VQ-ACE: Efficient Policy Search for Dexterous Robotic Manipulation via Action Chunking Embedding

Chenyu Yang,Davide Liconti,Robert K. Katzschmann
2024-11-06
Abstract:Dexterous robotic manipulation remains a significant challenge due to the high dimensionality and complexity of hand movements required for tasks like in-hand manipulation and object grasping. This paper addresses this issue by introducing Vector Quantized Action Chunking Embedding (VQ-ACE), a novel framework that compresses human hand motion into a quantized latent space, significantly reducing the action space's dimensionality while preserving key motion characteristics. By integrating VQ-ACE with both Model Predictive Control (MPC) and Reinforcement Learning (RL), we enable more efficient exploration and policy learning in dexterous manipulation tasks using a biomimetic robotic hand.

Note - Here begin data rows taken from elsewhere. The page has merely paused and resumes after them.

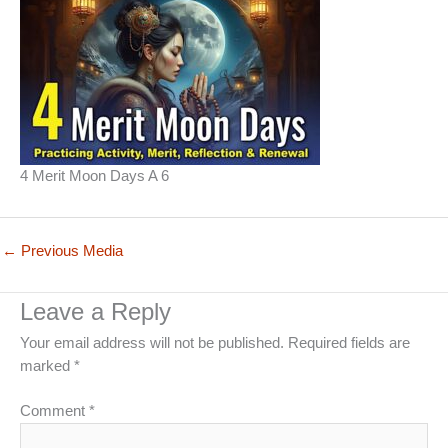
4 Merit Moon Days A 6
←
Previous Media
Leave a Reply
Your email address will not be published.
Required fields are
marked
*
Comment
*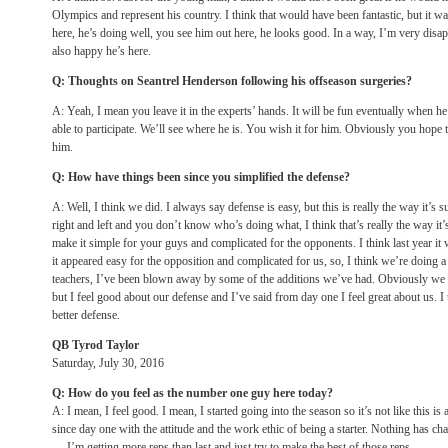
Olympics and represent his country. I think that would have been fantastic, but it wa
here, he’s doing well, you see him out here, he looks good. In a way, I’m very disap
also happy he’s here.
Q: Thoughts on Seantrel Henderson following his offseason surgeries?
A: Yeah, I mean you leave it in the experts’ hands. It will be fun eventually when he 
able to participate. We’ll see where he is. You wish it for him. Obviously you hope 
him.
Q: How have things been since you simplified the defense?
A: Well, I think we did. I always say defense is easy, but this is really the way it’
right and left and you don’t know who’s doing what, I think that’s really the way it
make it simple for your guys and complicated for the opponents. I think last year it 
it appeared easy for the opposition and complicated for us, so, I think we’re doing a
teachers, I’ve been blown away by some of the additions we’ve had. Obviously we
but I feel good about our defense and I’ve said from day one I feel great about us. 
better defense.
QB Tyrod Taylor
Saturday, July 30, 2016
Q: How do you feel as the number one guy here today?
A: I mean, I feel good. I mean, I started going into the season so it’s not like this is
since day one with the attitude and the work ethic of being a starter. Nothing has chan
— I’m getting more reps than last and just try to make the best of those reps.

Our results show that latent space sampling with MPC produces more human-like behavior in tasks such as Ball Rolling and Object Picking, leading to higher task success rates and reduced control costs. For RL, action chunking accelerates learning and improves exploration, demonstrated through faster convergence in tasks like cube stacking and in-hand cube reorientation. These findings suggest that VQ-ACE offers a scalable and effective solution for robotic manipulation tasks involving complex, high-dimensional state spaces, contributing to more natural and adaptable robotic systems.
Robotics
What problem does this paper attempt to address?
The problem that this paper attempts to solve is the high - dimensionality and complexity in dexterous robot manipulation, especially the high - dimensional and complex hand movements required in hand - manipulation tasks (such as in - hand manipulation and object grasping). Specifically: 1. **High - dimensional action space**: The human hand has 27 degrees of freedom (DoF) and is able to perform a variety of complex movements and postures, making the imitation of the fine operations of the human hand a major challenge in the field of robotics. 2. **Complex hand movements**: In order to complete certain specific tasks (such as sphere rolling, object picking, etc.), it is necessary to precisely control these high - dimensional action sequences, which poses high requirements for existing robot systems. To solve these problems, this paper introduces a new framework named **Vector Quantized Action Chunking Embedding (VQ - ACE)**. VQ - ACE significantly reduces the dimension of the action space by compressing human hand movements into a quantized latent space while retaining key motion features. This enables more efficient policy search and learning when using bionic robot hands in dexterous manipulation tasks. ### Main contributions 1. **Propose the VQ - ACE framework**: It is used to embed human hand - action sequences into quantized latent representations. 2. **Propose model predictive control (MPC) based on latent sampling**: This is a real - time action synthesis algorithm that samples in the latent space. 3. **Propose reinforcement learning (RL) based on action chunks**: It improves the exploration ability of RL through action priors and accelerates the learning process. Through these methods, VQ - ACE has demonstrated higher task success rates and lower control costs in multiple experiments, especially in tasks such as sphere rolling and object picking. In addition, it has also accelerated the convergence of RL and improved the exploration efficiency, and has performed particularly well in tasks such as block stacking and in - hand block re - orientation. In conclusion, VQ - ACE provides a scalable and effective solution for robot manipulation tasks involving complex high - dimensional state spaces, which helps to realize more natural and adaptable robot systems.